Is There a Down Side to Coffee? While coffee has many perks, health experts are not recommending we substitute our water bottles for coffee cups. Here are some of the potential downsides:

  • Too much coffee (or any product that contains caffeine) can make some people jittery or increase irritability. (your boss always has a coffee cup in hand… hmm …that might explain a few things).
  • In my practice, I commonly see people who skip meals or go too long without eating and drink coffee all day long in atttempts to increase energy levels or ward off hunger. The has a negative health effect on your nutritional intake. While coffee can give you a quick energy boost, food is what provides you with more sustained energy levels.
  • While it can contribute towards your fluid needs, it does not replace water. I often see people who only drink coffee or diet soda during the day. Water is the preferred source of fluid.
  • Can cause rapid heartrate in some people. This actually happens to me. I used to love drinking several large cups of coffee a day, but after several episodes of a prolonged rapid heart rate, my doctor told me to limit regular coffee. I now drink 1/4 real coffee mixed with 3/4 decaf.
  • Can some people’s abiliity to sleep if consumed too close to bedtime (again, that would be me!)
  • Can stain your teeth (especially for you city girls who have invested in teeth whitening!)
  • Can aggravate certain stomach problems. Some reports claim that coffee can induce stomach ulcers and impair digestion by raising stomach acidity levels. Some also experience heartburn but there is no proof directly linking any of the aforementioned problems to coffee. Regardless, many individuals experience stomach problems after drinking coffee. And decaffeinated brews have the same effect as regular blends in that regard. I actually have GERD and when it “flares up”, I find both coffee and decaf to be irritants.
  • Some studies show a link between moderate to heavy consumption of coffee and increased inflammation and heart disease risk. Not all studies show this same link. 
  • Again, some studies show that decaffeinated coffee can elevate fatty acids and raise LDL.
  • Pregnant women should limit their intake of coffee

Bottom line, if you are a coffee drinker, no need to cut it out (unless you have been told to do so by your doctor) as it may actually have some health benefits. However you still need to make an effort to eat a healthy diet and exercise. There are no set guidelines as to what is the maximum amount of coffee you should drink a day. My opinion is moderation… 2 cups a day might be a good guideline.
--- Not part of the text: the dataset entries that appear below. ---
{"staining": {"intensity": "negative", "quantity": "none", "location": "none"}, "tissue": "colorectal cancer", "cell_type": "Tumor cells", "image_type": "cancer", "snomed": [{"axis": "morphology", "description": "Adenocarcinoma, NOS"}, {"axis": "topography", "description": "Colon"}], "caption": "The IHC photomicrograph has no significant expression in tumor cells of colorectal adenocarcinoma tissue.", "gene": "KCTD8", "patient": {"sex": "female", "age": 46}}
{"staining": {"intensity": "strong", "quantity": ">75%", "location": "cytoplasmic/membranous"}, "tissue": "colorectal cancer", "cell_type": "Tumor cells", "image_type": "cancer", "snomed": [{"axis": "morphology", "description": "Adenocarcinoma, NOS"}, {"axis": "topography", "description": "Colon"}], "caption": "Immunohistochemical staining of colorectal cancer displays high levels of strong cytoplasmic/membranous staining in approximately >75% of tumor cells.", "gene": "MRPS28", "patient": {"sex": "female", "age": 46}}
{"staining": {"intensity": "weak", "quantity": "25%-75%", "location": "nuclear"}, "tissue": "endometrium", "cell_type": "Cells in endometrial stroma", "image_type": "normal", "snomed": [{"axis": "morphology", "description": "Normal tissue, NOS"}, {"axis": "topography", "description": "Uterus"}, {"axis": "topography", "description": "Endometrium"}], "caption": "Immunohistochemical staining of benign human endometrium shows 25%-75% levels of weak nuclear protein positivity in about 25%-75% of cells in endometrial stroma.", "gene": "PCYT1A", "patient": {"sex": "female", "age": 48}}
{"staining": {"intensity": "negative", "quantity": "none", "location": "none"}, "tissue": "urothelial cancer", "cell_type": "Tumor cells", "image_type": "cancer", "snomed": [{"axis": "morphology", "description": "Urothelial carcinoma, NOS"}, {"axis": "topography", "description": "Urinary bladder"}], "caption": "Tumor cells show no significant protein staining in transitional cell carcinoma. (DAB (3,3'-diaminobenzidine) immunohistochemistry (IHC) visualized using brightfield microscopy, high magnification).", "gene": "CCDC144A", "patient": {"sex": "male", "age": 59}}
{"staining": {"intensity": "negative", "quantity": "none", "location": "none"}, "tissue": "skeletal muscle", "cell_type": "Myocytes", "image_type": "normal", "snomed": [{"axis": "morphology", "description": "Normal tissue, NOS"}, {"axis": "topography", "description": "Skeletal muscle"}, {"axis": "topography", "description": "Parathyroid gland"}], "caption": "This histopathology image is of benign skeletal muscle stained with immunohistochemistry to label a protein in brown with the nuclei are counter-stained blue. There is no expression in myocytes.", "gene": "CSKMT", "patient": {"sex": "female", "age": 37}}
Just my opinion!

Ok – so I was a spokesperson for the National Coffee Association a few years ago and lectured to editors on Food and Mood at the New York Academy of Science in Oct. 04…however this did not make me “pro-coffee” for that reason. My data is based on reseach!  

One Comment on “Effect of Coffee on Your Health

  1. I agree that coffee is not particularly bad for you, but interpretation of the various studies can be tricky.

    A good example is that quite a number of studies have shown that people who drink a lot of coffee have lower rates of Parkinson’s Disease (PD) than others. BUT it may well be that people who are destined to develop PD are not just less susceptible to addictive behavior.

    Consider that people who smoke and/or drink a lot of alcohol also have lower rates of PD. PD is a disease of the dopamine system in the brain, which is part of the its reward system. People who tend to respond to rewards (and become addicted) may also have more robust dopamine systems that are not vulnerable to whatever causes PD.

    The connection between PD and addiction is also suggested by how a small number of patients react to some anti-PD medications by engaging in comulsive gambling, compulsive shopping, and compulsive sexual behavior, often totally messing up their relationships and their finances in the process.

    In short, although it is true that people who drink a lot of coffee have lower rates of PD, it does not follow that you can reduce the risk by drinking coffee.